> _Brief_:
Reproduce every line of the material below word for word, leaving out the pictures.

> _Data entries_:
# # # # #

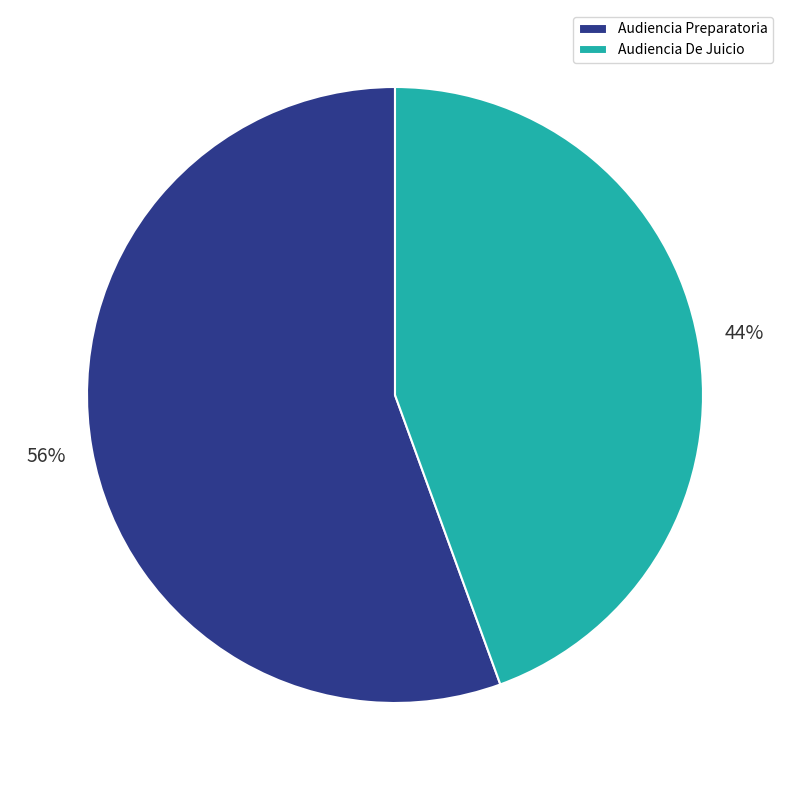

Count the number of slices in the pie.

2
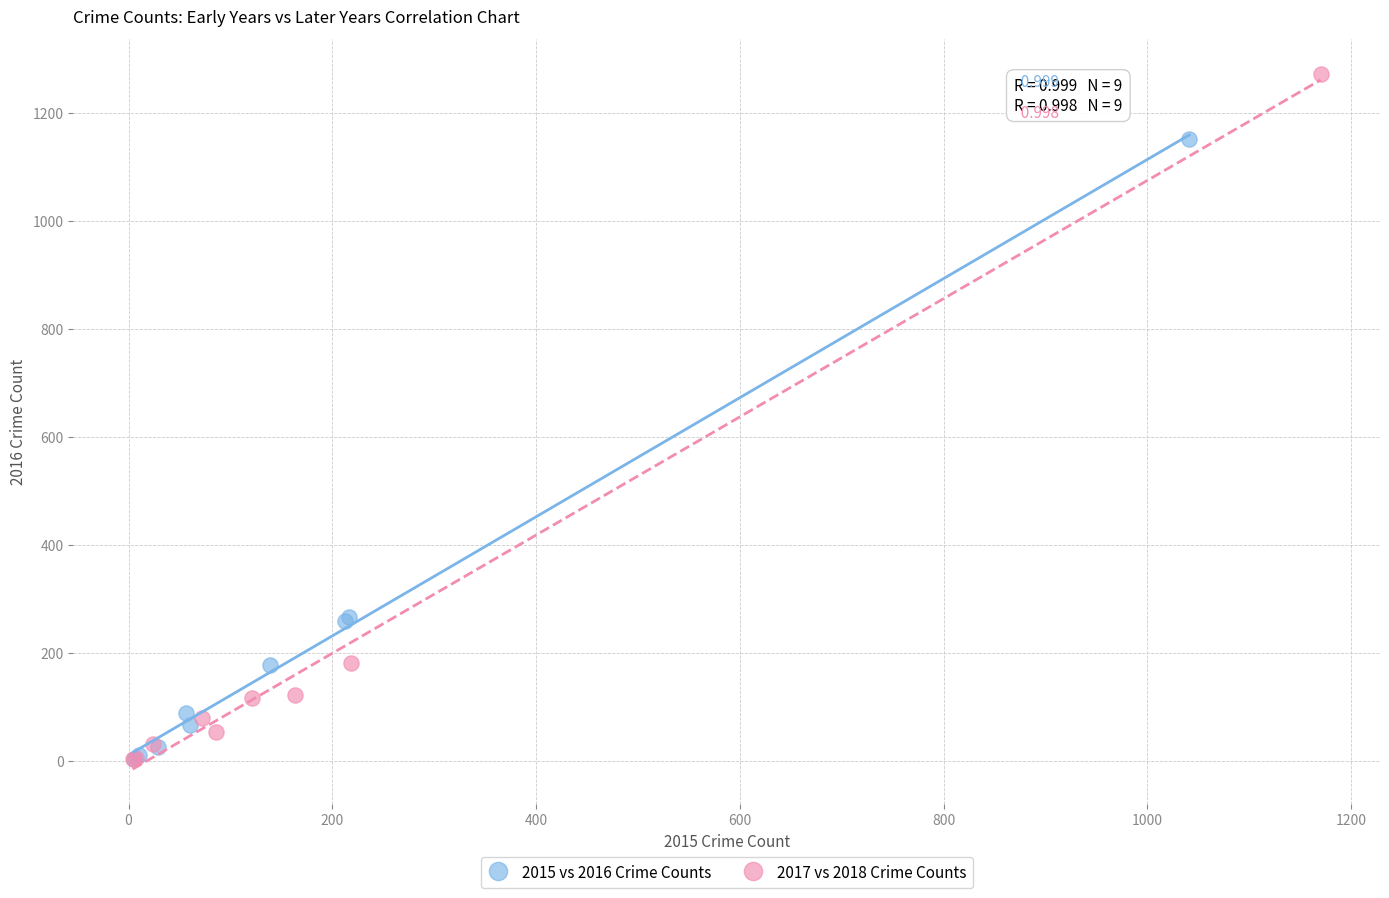

What are all the series names shown in the legend?

2015 vs 2016 Crime Counts, 2017 vs 2018 Crime Counts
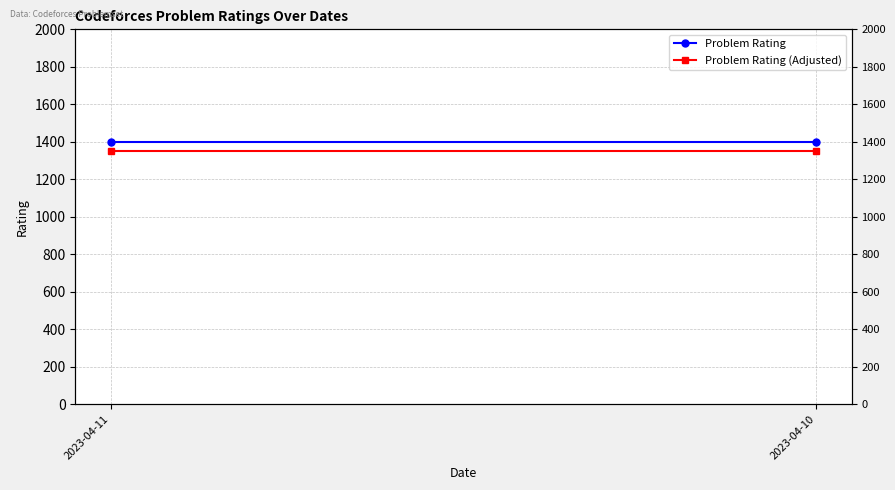

Is this an area chart (filled region under the line)?

No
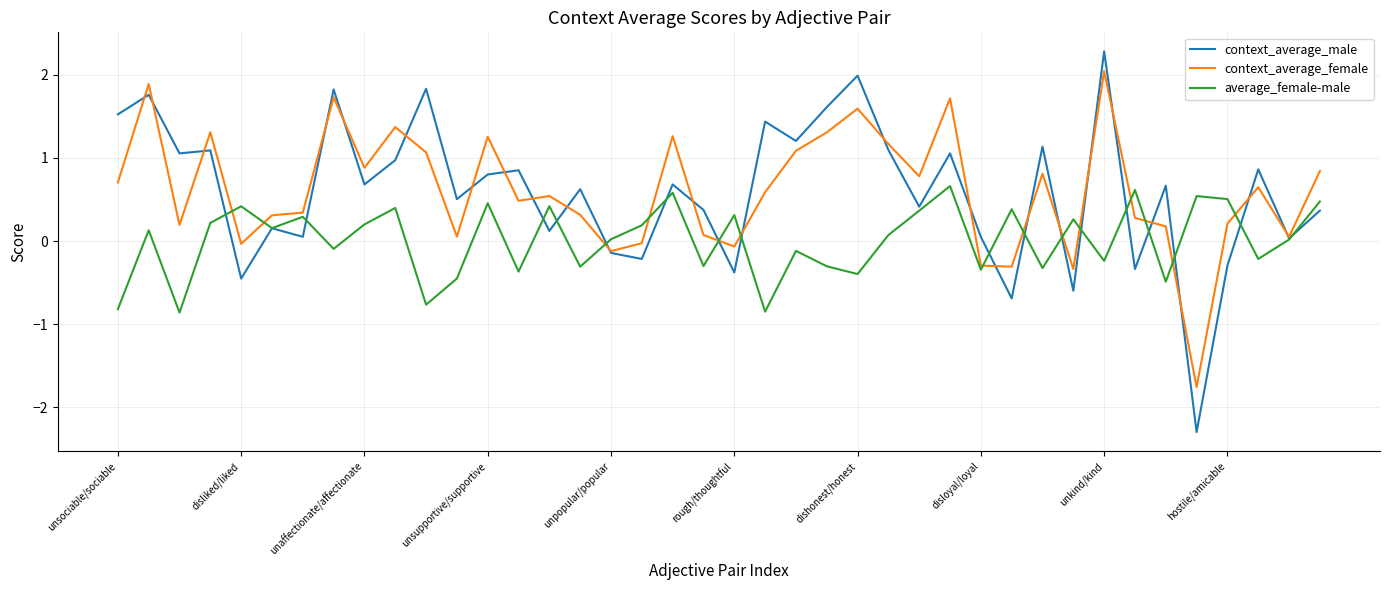

What is the highest value of the average_female-male series?

0.7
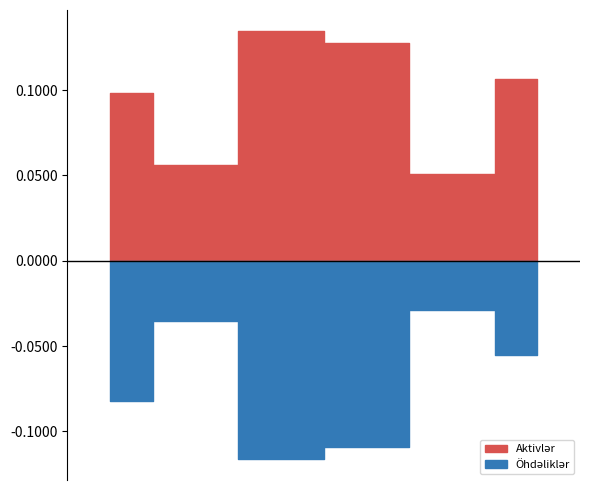

At which category does the chart reach its minimum across all series?

6-12 ay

# # # # #

> _Exercise output_:
Count the number of slices in the pie.

2

What are all the series names shown in the legend?

2015 vs 2016 Crime Counts, 2017 vs 2018 Crime Counts

Is this an area chart (filled region under the line)?

No

What is the highest value of the average_female-male series?

0.7

At which category does the chart reach its minimum across all series?

6-12 ay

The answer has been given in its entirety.